Originally Posted by Mukilab
I need to calculate the height of a hexagonal pyramid given the base length sides as 2cm and the slant edges as 6cm from each vertex.

The formula?

If I understand your question correctly then you have a six sided pyramid (with a regular hexagonal base) with side lengths 2cm and corner to top-point length 6cm?

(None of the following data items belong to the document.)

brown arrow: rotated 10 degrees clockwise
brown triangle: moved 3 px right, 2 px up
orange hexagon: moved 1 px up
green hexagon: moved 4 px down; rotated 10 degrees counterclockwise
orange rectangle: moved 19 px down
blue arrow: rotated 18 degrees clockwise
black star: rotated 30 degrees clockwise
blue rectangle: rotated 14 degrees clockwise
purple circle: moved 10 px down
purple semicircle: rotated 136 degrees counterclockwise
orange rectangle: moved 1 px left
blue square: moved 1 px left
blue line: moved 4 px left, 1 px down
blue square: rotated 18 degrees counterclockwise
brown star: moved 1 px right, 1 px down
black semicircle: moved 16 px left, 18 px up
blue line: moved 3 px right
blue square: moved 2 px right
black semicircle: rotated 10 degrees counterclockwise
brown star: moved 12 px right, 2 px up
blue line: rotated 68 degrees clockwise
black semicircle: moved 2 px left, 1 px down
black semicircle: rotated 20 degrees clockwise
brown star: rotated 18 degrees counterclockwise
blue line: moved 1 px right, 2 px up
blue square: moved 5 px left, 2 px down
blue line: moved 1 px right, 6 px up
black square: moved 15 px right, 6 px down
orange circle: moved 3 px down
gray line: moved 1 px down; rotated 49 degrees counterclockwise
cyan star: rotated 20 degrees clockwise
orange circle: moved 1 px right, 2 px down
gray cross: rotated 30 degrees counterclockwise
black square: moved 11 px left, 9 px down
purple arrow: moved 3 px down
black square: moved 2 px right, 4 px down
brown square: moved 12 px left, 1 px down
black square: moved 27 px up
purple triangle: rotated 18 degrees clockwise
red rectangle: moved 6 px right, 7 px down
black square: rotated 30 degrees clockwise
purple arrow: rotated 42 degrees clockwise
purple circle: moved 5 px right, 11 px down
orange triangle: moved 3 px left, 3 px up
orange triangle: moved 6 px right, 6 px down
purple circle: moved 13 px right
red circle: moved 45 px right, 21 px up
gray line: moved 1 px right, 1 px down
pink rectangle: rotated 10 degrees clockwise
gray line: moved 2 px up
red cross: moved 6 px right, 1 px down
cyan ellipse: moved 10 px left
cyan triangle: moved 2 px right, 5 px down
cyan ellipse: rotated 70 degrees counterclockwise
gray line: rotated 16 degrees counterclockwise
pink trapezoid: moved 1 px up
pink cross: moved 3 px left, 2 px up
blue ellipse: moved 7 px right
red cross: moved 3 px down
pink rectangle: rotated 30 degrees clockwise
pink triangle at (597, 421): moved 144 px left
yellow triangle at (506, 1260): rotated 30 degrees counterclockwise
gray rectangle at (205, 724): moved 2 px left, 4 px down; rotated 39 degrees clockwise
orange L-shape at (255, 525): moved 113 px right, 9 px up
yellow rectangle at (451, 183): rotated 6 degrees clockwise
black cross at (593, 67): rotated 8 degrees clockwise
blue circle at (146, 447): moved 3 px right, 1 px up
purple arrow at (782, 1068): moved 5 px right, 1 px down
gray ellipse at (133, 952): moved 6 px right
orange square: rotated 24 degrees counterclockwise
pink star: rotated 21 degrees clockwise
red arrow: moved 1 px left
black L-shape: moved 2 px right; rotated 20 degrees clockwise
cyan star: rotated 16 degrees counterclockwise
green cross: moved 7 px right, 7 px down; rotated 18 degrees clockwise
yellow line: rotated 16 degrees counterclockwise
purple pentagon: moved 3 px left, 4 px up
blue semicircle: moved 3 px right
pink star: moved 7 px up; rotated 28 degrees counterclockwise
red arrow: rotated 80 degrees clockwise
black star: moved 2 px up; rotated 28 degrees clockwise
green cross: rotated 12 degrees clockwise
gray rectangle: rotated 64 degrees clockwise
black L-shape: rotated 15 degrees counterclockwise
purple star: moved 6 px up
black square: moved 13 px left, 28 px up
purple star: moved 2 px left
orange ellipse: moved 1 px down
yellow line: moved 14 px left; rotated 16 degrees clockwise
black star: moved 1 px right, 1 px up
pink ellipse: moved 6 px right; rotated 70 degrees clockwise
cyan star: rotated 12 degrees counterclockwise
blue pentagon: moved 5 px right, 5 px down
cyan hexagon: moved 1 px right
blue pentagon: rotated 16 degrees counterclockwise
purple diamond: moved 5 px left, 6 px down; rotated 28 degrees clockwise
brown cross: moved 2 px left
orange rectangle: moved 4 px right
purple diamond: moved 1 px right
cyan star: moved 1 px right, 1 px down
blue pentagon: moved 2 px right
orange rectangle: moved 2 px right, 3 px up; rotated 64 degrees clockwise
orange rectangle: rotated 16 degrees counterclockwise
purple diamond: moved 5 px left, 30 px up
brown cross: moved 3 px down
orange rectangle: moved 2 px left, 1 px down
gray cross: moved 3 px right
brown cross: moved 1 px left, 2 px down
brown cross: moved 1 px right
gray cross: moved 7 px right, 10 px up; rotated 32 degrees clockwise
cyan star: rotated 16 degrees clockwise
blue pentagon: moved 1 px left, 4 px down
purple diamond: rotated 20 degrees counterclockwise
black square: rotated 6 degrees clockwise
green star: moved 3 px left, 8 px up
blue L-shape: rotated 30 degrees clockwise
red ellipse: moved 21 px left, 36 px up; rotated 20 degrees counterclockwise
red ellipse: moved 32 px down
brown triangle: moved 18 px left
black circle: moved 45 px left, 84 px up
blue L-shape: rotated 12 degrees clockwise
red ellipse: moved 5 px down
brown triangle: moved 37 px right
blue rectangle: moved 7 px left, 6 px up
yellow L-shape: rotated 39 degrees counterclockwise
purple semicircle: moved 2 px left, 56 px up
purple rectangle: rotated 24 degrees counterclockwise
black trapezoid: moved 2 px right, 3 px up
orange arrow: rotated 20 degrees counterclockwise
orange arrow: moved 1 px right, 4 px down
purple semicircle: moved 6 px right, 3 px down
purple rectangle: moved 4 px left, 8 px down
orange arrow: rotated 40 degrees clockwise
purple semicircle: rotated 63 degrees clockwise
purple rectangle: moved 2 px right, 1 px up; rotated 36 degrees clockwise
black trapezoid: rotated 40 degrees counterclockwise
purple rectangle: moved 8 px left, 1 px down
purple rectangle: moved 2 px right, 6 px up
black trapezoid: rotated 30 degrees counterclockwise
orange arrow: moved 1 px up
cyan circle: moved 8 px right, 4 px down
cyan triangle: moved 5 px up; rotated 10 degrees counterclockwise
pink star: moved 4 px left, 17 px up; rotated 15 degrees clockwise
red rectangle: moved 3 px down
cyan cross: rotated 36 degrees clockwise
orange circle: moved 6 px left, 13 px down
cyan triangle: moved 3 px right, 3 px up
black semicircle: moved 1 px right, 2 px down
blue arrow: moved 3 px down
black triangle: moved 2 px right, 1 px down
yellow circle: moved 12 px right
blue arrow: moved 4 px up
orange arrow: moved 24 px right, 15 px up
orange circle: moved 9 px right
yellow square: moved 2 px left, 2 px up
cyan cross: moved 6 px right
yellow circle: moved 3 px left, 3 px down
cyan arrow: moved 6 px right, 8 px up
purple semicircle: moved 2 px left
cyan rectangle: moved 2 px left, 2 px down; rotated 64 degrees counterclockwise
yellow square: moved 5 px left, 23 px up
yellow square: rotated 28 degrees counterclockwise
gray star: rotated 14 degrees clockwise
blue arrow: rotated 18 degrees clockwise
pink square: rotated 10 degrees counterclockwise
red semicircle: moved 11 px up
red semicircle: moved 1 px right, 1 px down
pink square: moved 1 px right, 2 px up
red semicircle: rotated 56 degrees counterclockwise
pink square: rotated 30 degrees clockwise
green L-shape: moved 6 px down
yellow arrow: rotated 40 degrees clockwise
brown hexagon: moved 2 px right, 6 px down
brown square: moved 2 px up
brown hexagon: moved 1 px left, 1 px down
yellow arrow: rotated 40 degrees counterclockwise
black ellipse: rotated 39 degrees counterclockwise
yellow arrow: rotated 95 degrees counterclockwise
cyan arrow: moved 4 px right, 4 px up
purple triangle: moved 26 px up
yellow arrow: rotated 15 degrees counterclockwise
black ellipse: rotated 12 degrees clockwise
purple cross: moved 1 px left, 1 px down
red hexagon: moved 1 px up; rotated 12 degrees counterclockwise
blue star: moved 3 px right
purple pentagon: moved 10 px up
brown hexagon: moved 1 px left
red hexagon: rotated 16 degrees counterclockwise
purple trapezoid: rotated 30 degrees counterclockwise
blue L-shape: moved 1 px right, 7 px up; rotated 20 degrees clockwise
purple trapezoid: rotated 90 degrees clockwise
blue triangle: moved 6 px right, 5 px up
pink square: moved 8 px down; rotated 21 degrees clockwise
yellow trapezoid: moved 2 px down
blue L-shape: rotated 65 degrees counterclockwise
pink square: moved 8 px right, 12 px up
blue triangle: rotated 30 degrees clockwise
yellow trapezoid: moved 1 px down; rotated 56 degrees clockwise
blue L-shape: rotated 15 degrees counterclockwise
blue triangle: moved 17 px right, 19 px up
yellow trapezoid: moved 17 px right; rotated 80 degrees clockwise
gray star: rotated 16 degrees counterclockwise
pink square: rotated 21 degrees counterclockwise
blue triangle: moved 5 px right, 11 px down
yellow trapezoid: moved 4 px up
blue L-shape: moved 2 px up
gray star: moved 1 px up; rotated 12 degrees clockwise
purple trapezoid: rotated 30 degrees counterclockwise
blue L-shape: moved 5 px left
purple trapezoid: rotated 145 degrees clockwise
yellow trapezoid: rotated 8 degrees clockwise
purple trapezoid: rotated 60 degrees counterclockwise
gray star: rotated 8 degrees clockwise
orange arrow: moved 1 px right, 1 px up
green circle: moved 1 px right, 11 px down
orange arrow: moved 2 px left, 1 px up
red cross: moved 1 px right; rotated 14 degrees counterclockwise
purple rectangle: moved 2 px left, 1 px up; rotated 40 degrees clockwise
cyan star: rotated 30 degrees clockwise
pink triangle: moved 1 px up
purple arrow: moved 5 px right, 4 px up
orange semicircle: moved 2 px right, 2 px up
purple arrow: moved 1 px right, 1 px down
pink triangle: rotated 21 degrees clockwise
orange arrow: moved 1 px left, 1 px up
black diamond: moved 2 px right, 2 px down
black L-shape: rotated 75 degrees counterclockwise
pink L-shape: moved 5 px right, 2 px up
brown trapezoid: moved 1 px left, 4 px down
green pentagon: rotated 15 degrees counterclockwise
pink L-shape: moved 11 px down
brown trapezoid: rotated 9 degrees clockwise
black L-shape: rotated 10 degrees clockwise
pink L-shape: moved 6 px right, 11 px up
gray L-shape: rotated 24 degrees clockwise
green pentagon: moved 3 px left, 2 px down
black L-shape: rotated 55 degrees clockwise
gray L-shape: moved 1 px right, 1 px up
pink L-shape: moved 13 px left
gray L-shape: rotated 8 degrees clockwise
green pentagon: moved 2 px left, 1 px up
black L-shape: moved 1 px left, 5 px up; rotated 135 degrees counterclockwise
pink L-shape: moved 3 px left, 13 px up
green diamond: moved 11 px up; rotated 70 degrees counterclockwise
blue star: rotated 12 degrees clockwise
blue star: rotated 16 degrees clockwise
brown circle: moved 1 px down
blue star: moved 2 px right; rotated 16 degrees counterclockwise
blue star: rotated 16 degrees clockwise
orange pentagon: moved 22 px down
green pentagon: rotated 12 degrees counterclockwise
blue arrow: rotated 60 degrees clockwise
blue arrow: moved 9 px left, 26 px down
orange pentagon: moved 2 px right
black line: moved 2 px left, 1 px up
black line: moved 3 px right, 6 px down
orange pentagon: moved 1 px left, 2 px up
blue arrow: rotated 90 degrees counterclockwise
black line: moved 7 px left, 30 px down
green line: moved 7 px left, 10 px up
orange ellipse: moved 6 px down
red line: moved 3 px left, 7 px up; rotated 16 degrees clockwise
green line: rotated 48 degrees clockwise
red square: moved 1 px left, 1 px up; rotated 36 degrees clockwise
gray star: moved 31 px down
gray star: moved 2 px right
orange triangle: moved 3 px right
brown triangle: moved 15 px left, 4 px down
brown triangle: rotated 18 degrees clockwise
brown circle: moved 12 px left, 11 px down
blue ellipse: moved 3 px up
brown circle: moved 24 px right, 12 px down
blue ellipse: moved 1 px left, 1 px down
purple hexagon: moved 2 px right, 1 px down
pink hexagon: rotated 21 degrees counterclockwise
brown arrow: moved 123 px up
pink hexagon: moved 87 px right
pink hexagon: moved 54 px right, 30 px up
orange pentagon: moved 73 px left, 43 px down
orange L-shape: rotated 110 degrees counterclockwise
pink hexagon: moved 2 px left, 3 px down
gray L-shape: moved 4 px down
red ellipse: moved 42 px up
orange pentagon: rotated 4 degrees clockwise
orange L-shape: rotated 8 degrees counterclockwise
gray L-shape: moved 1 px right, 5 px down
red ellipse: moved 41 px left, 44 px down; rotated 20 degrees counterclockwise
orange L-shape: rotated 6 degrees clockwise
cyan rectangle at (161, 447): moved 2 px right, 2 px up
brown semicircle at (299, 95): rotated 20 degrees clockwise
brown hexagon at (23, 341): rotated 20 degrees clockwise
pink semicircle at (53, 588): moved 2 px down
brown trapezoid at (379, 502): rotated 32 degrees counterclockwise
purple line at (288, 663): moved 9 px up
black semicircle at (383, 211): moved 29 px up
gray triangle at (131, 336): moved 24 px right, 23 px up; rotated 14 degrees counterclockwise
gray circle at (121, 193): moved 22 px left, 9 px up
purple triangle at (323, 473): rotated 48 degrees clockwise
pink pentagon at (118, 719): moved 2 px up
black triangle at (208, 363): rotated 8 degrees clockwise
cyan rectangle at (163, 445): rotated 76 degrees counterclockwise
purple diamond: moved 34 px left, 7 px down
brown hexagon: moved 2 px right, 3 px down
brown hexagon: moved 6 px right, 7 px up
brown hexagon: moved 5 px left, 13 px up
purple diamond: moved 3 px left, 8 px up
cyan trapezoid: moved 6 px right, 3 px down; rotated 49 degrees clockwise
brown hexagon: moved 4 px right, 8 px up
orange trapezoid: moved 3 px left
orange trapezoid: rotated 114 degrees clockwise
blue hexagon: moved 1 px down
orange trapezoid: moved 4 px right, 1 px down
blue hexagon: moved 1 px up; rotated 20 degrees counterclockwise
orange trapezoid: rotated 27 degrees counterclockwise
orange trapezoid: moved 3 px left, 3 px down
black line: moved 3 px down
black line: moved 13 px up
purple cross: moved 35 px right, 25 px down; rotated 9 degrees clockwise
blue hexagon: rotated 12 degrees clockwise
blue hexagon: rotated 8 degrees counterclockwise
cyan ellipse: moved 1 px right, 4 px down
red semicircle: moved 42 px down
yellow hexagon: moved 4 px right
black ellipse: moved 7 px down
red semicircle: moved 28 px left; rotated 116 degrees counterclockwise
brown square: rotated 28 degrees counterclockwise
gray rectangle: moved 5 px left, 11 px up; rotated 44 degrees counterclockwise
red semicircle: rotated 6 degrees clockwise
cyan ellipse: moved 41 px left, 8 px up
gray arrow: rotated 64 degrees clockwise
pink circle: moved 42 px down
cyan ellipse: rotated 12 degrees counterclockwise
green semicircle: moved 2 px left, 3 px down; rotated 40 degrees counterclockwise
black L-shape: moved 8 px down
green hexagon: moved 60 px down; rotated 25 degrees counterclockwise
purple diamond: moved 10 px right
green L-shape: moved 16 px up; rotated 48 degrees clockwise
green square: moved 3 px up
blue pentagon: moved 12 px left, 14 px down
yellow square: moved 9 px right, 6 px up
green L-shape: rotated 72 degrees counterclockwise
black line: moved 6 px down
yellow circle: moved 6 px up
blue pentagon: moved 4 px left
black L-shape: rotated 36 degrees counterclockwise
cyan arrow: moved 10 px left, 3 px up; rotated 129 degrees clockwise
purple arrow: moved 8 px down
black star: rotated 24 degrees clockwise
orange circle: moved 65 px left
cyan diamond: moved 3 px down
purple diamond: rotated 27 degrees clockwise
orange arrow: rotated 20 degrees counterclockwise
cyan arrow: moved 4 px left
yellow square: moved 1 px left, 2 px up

If so, a regular hexagon is made up of six regular (equilateral) triangles, so you know the distance from a corner to the centre of the hexagon is also 2cm. If you take a cross section of the pyramid across two opposite corners you will have a 2d triangle of which you know the length of the base and hypotenuse. You should be able to work out the height using standard trig from here :)
• Feb 17th 2010, 08:52 AM
Diagonal
The [regular] hexagon consists of six equilateral triangles, all sides of length 2 cm. A diagonal of the hexagon then has length 4. If you drop a perpendicular to the center, you'll have a right triangle with hypotenuse 6, and one side 2. The other side, the altitude or height, can be found using Pythagoras.